Depuis le martyre d'Etienne, le mouvement de persécution de tous les disciples ou sympathisants du « Chemin » s'était aggravé à Jérusalem. Comme s'il était pris d'une véritable hallucination en remplaçant Gamaliel aux fonctions religieuses les plus importantes de la ville, Saûl de Tarse était fasciné par des suggestions de fanatisme cruel.

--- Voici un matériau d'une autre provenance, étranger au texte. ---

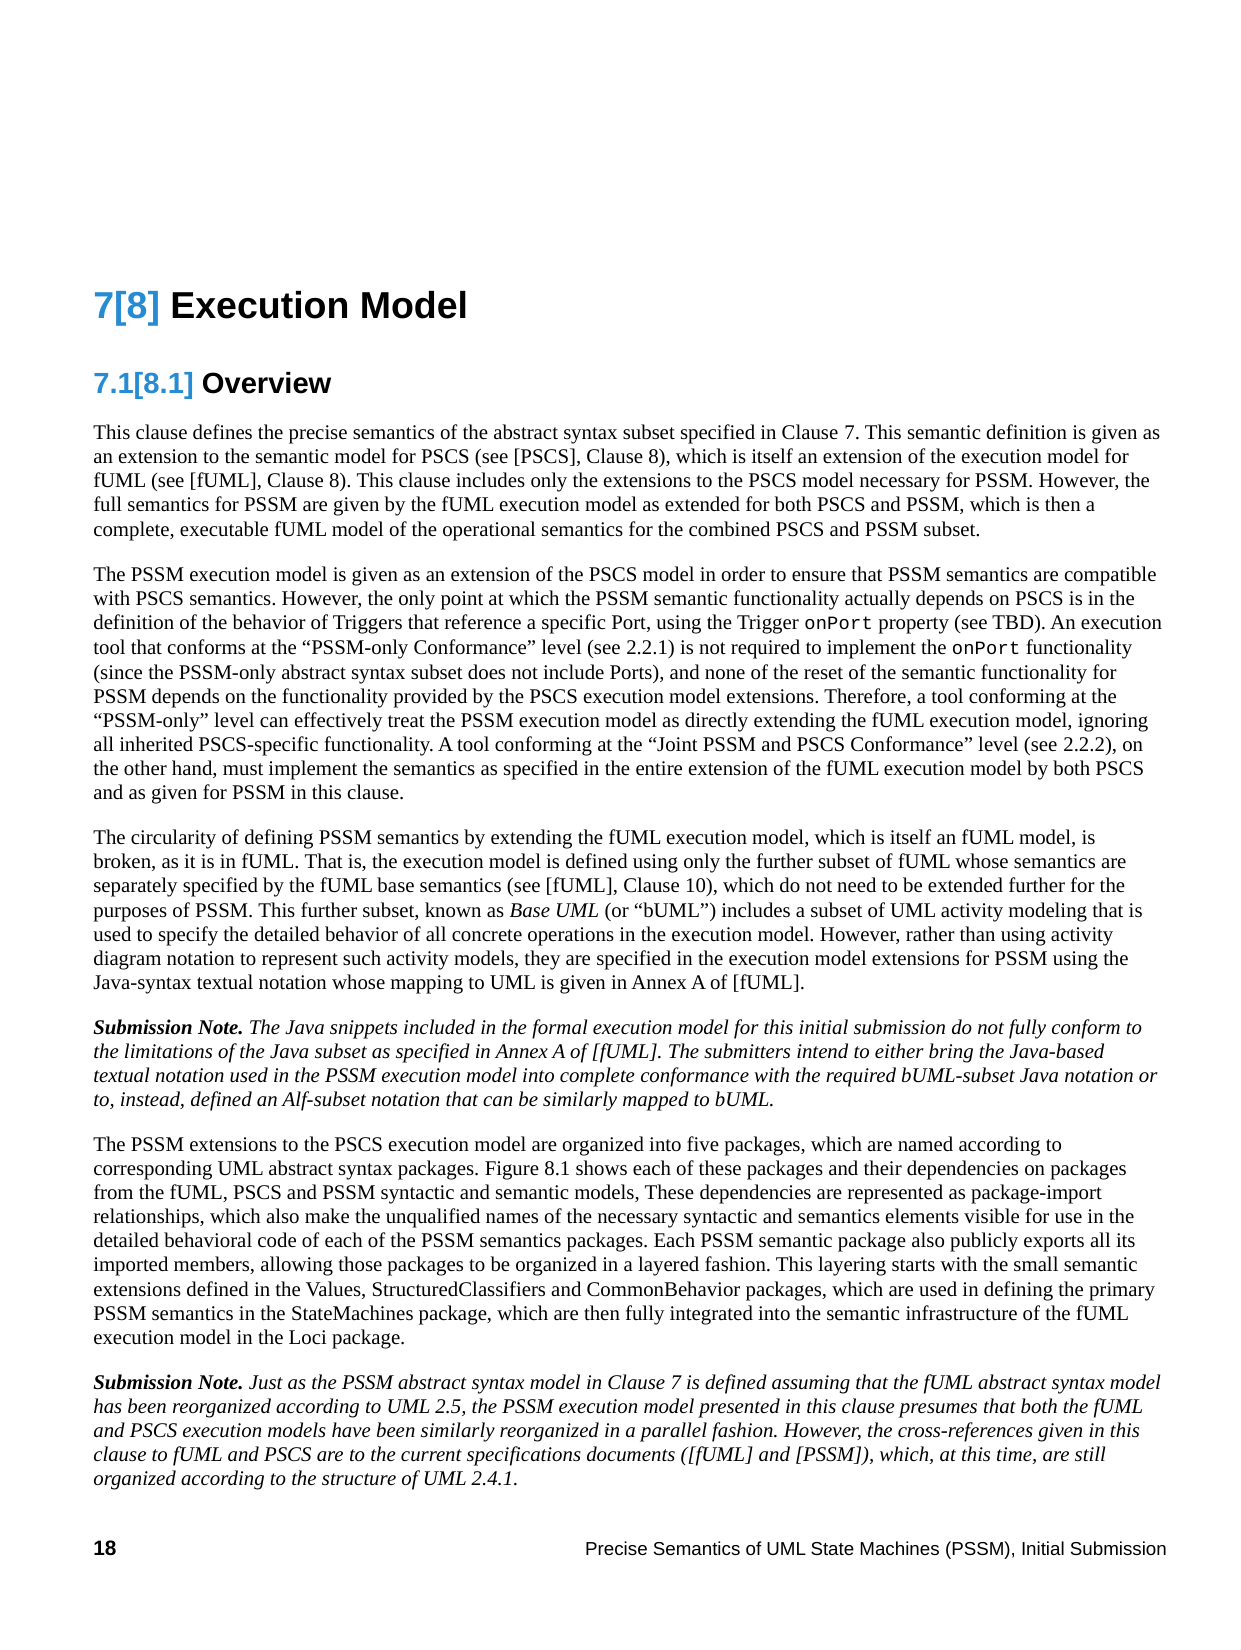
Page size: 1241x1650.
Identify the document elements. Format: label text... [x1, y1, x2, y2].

text This clause defines the precise semantics of the abstract syntax subset specified in Clause 7. This semantic definition is given as an extension to the semantic model for PSCS (see [PSCS], Clause 8), which is itself an extension of the execution model for fUML (see [fUML], Clause 8). This clause includes only the extensions to the PSCS model necessary for PSSM. However, the full semantics for PSSM are given by the fUML execution model as extended for both PSCS and PSSM, which is then a complete, executable fUML model of the operational semantics for the combined PSCS and PSSM subset. [93, 420, 1164, 541]
subtitle Execution Model [93, 283, 1164, 326]
text The PSSM extensions to the PSCS execution model are organized into five packages, which are named according to corresponding UML abstract syntax packages. Figure 8.1 shows each of these packages and their dependencies on packages from the fUML, PSCS and PSSM syntactic and semantic models, These dependencies are represented as package-import relationships, which also make the unqualified names of the necessary syntactic and semantics elements visible for use in the detailed behavioral code of each of the PSSM semantics packages. Each PSSM semantic package also publicly exports all its imported members, allowing those packages to be organized in a layered fashion. This layering starts with the small semantic extensions defined in the Values, StructuredClassifiers and CommonBehavior packages, which are used in defining the primary PSSM semantics in the StateMachines package, which are then fully integrated into the semantic infrastructure of the fUML execution model in the Loci package. [93, 1132, 1164, 1349]
text Submission Note. Just as the PSSM abstract syntax model in Clause 7 is defined assuming that the fUML abstract syntax model has been reorganized according to UML 2.5, the PSSM execution model presented in this clause presumes that both the fUML and PSCS execution models have been similarly reorganized in a parallel fashion. However, the cross-references given in this clause to fUML and PSCS are to the current specifications documents ([fUML] and [PSSM]), which, at this time, are still organized according to the structure of UML 2.4.1. [93, 1370, 1164, 1490]
text The circularity of defining PSSM semantics by extending the fUML execution model, which is itself an fUML model, is broken, as it is in fUML. That is, the execution model is defined using only the further subset of fUML whose semantics are separately specified by the fUML base semantics (see [fUML], Clause 10), which do not need to be extended further for the purposes of PSSM. This further subset, known as Base UML (or “bUML”) includes a subset of UML activity modeling that is used to specify the detailed behavior of all concrete operations in the execution model. However, rather than using activity diagram notation to represent such activity models, they are specified in the execution model extensions for PSSM using the Java-syntax textual notation whose mapping to UML is given in Annex A of [fUML]. [93, 825, 1164, 994]
text Submission Note. The Java snippets included in the formal execution model for this initial submission do not fully conform to the limitations of the Java subset as specified in Annex A of [fUML]. The submitters intend to either bring the Java-based textual notation used in the PSSM execution model into complete conformance with the required bUML-subset Java notation or to, instead, defined an Alf-subset notation that can be similarly mapped to bUML. [93, 1015, 1164, 1111]
text The PSSM execution model is given as an extension of the PSCS model in order to ensure that PSSM semantics are compatible with PSCS semantics. However, the only point at which the PSSM semantic functionality actually depends on PSCS is in the definition of the behavior of Triggers that reference a specific Port, using the Trigger onPort property (see TBD). An execution tool that conforms at the “PSSM-only Conformance” level (see 2.2.1) is not required to implement the onPort functionality (since the PSSM-only abstract syntax subset does not include Ports), and none of the reset of the semantic functionality for PSSM depends on the functionality provided by the PSCS execution model extensions. Therefore, a tool conforming at the “PSSM-only” level can effectively treat the PSSM execution model as directly extending the fUML execution model, ignoring all inherited PSCS-specific functionality. A tool conforming at the “Joint PSSM and PSCS Conformance” level (see 2.2.2), on the other hand, must implement the semantics as specified in the entire extension of the fUML execution model by both PSCS and as given for PSSM in this clause. [93, 562, 1164, 804]
subtitle Overview [93, 364, 1164, 399]
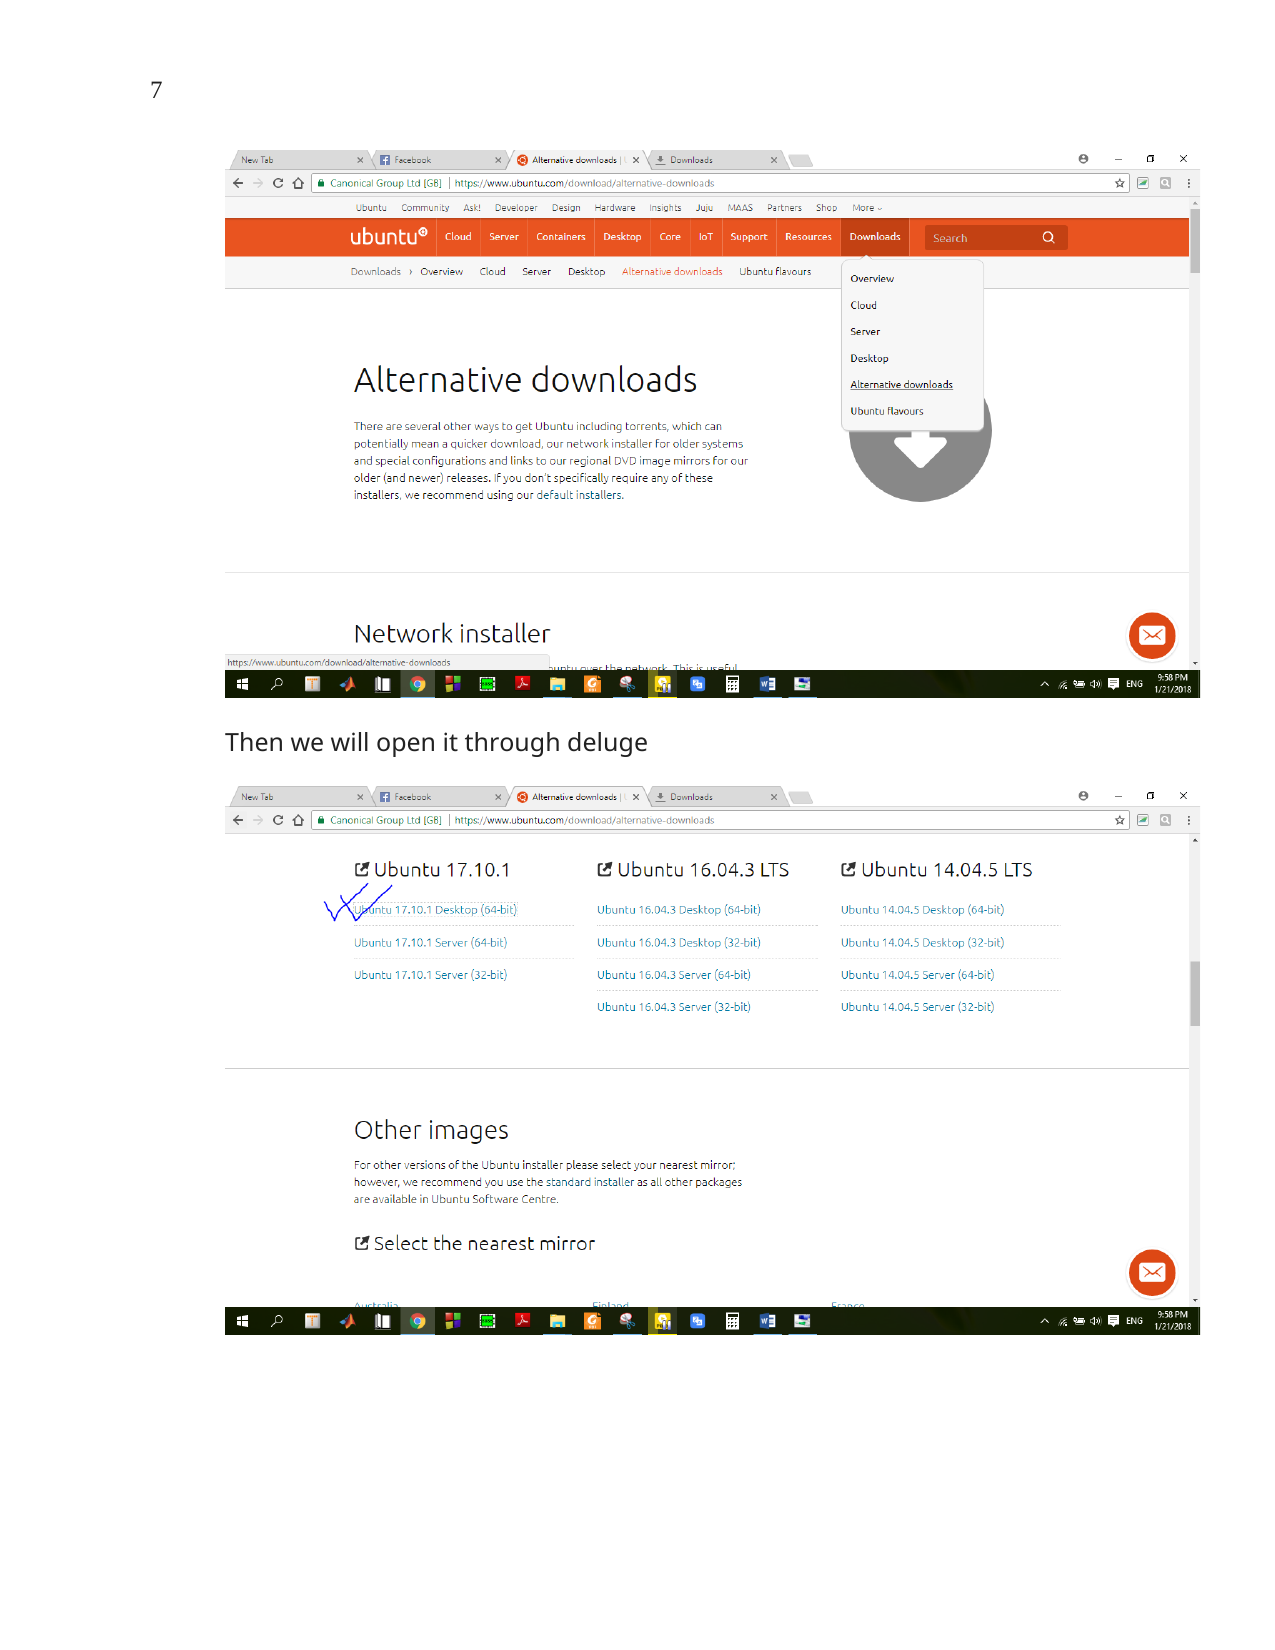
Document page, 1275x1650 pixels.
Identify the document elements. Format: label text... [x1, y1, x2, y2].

list Then we will open it through deluge [225, 725, 1125, 759]
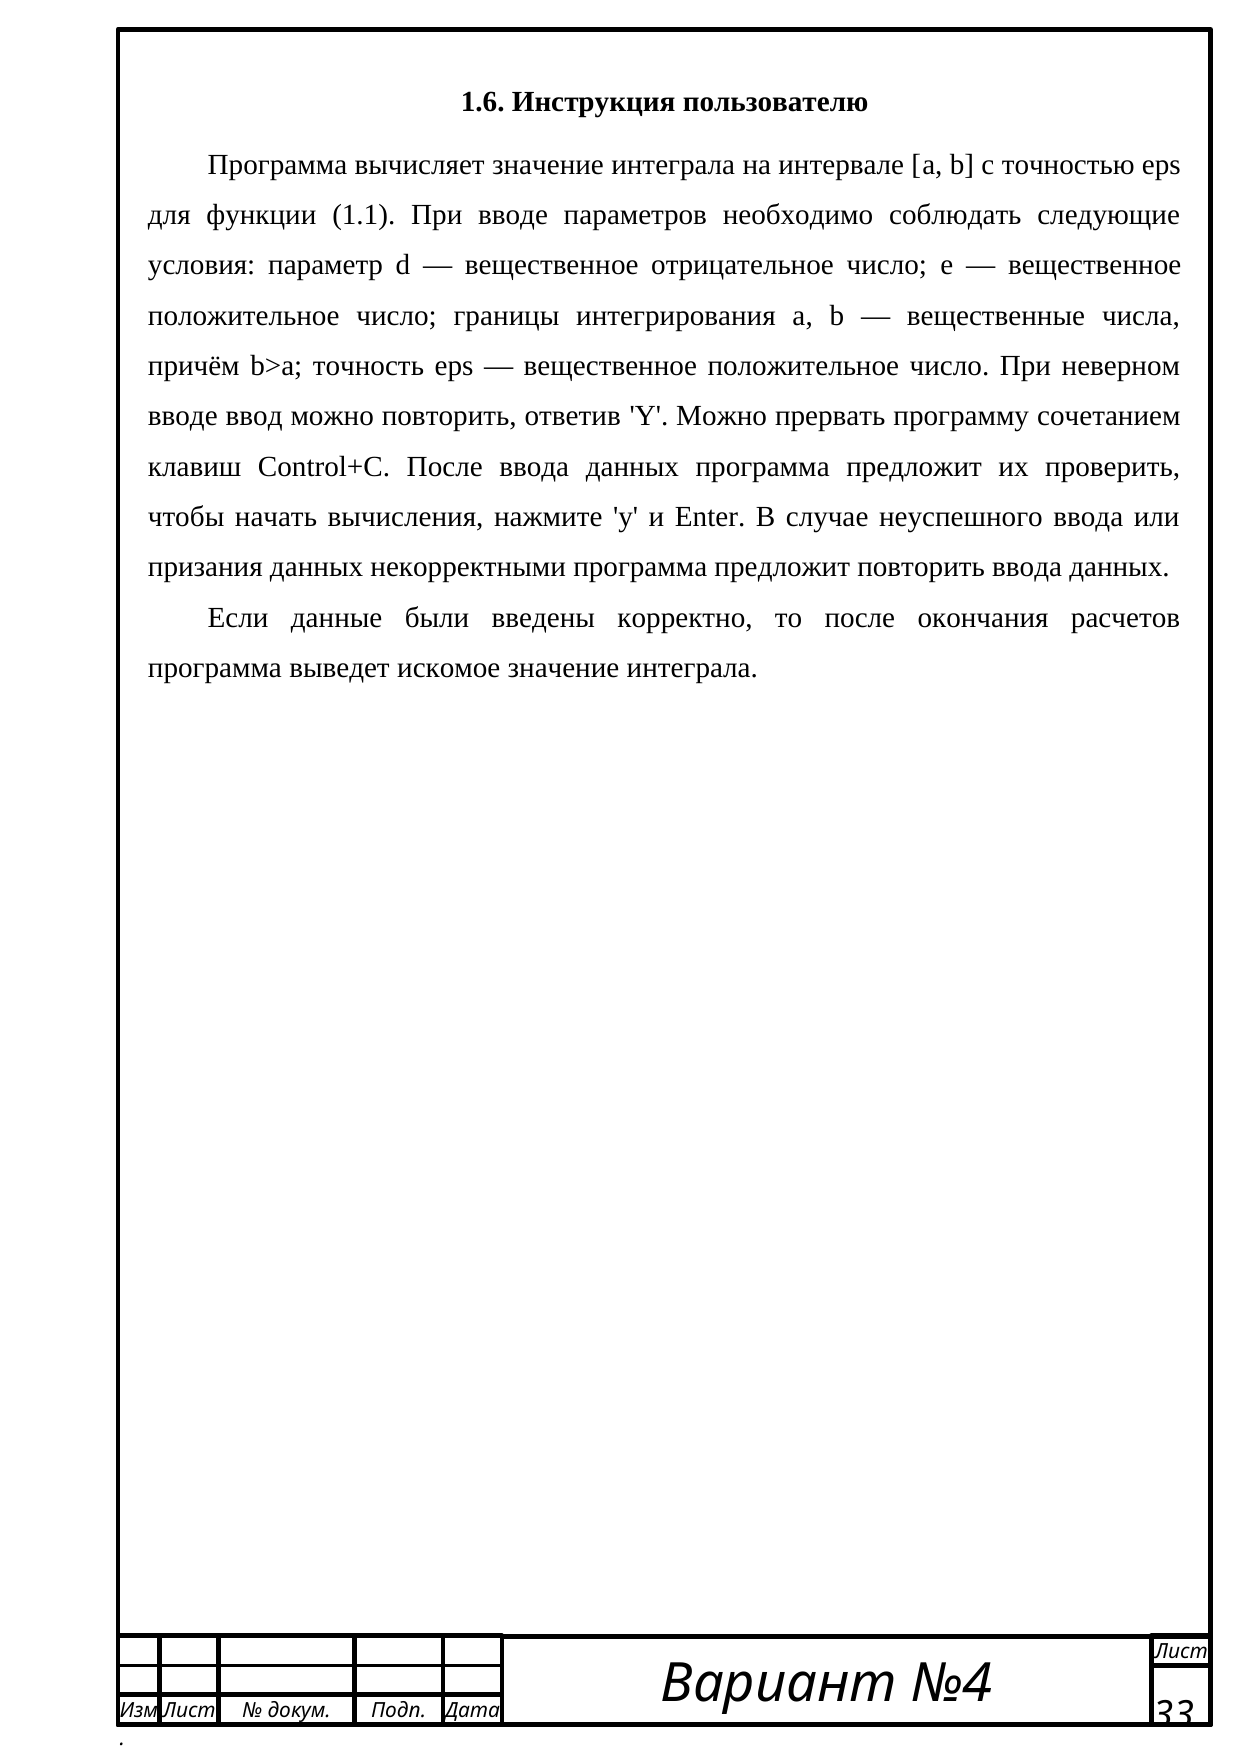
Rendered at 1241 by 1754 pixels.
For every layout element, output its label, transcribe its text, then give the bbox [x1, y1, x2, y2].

D'impitoyables débordements furent ordonnés concernant toutes les familles qui révélaient une inclination ou une sympathie pour les idées du Messie nazaréen. La modeste église où la bonté de Pierre ne cessait de secourir les plus malheureux, était rigoureusement gardée par des soldats qui avaient pour ordre d'empêcher les prêches qui étalent une douce consolation pour les malheureux. Aveuglé par l'idée de protéger le patrimoine pharisaïque, le jeune tarsien se livrait aux plus grands égarements et tyrannies. Des hommes de bien furent expulsés de la ville sur de simples soupçons. Des ouvriers honnêtes et jusqu'à des mères de famille étaient interpellés dans de scandaleux procès publics que le persécuteur mettait en œuvre. Un exode d'une grande ampleur s'est alors initié comme Jérusalem n'en avait pas vu depuis longtemps. La ville se mit à manquer de travailleurs. À sa douce consolation, le « chemin » avait séduit l'âme du peuple, fatigué d"incompréhension et de sacrifices. Débarrassé des illustres conseils de Gamaliel qui s'était retiré dans le désert, et sans l'affectueuse assistance d'Abigail qui lui donnait de généreuses inspirations, le futur rabbin semblait fou, comme si son cœur dans sa poitrine s'était asséché. En vain, des femmes désarmées demandaient sa pitié ; inutilement, des enfants misérables imploraient sa complaisance pour leurs parents abandonnés comme de malheureux prisonniers.
Le jeune tarsien semblait dominé par une indifférence criminelle. Les suppliques les plus sincères se heurtaient dans son esprit à une pierre arrière. Incapable de pénétrer les circonstances qui avaient modifié ses plans et ses espoirs de vie, il imputait l'échec de ses rêves de jeunesse à ce Christ qu'il n'avait pas réussi à comprendre. Il le haïrait aussi longtemps qu'il vivrait. Comme il ne pouvait le rencontrer pour se venger directement, il le persécutait à travers ses adeptes de toute part. À son avis, c'était lui, le charpentier anonyme qui était la cause de ses échecs concernant l'amour d'Abigail, maintenant que son cœur impulsif était prisonnier de sentiments étranges qui, jour après jour, creusaient de profonds abîmes entre son visage inoubliable et ses souvenirs les plus aimants. Il n'était plus retourné chez Zacarias, et bien que ses amis de la route de Joppé demandent de ses nouvelles, il restait irréductible dans son égoïsme suffocant. De temps en temps, il était oppressé par une nostalgie singulière. Il ressentait l'immense manque de tendresse d'Abigail dont le souvenir ne s'était jamais plus effacé de son âme endurcie et inquiète. Aucune autre femme ne pourrait la remplacer dans son cœur. Entre des angoisses extrêmes, il se rappelait l'agonie d'Etienne, son enviable paix de conscience, ses mots d'amour et de pardon ; puis c'était sa fiancée agenouillée implorant son soutien avec un éclair de générosité dans ses yeux suppliants qui lui revenait en mémoire. Jamais il n'oublierait cette prière angoissée et émouvante qu'elle avait prononcée en étreignant son frère aux derniers instants de sa vie. Malgré la persécution cruelle qui l'avait transformé en l'acteur principal de toutes les activités contre l'humble église du « Chemin », Saûl sentait que des besoins spirituels se multipliaient dans son esprit assoiffé de consolation.
Huit mois de luttes incessantes passèrent depuis la mort d'Etienne, quand le jeune tarsien, capitulant face à la nostalgie et l'amour qui dominaient son âme, décida de revoir le paysage fleuri de la route de Joppé où, certainement, il reconquerrait l'affection d'Abigail pour réorganiser tous ses projets d'un avenir heureux.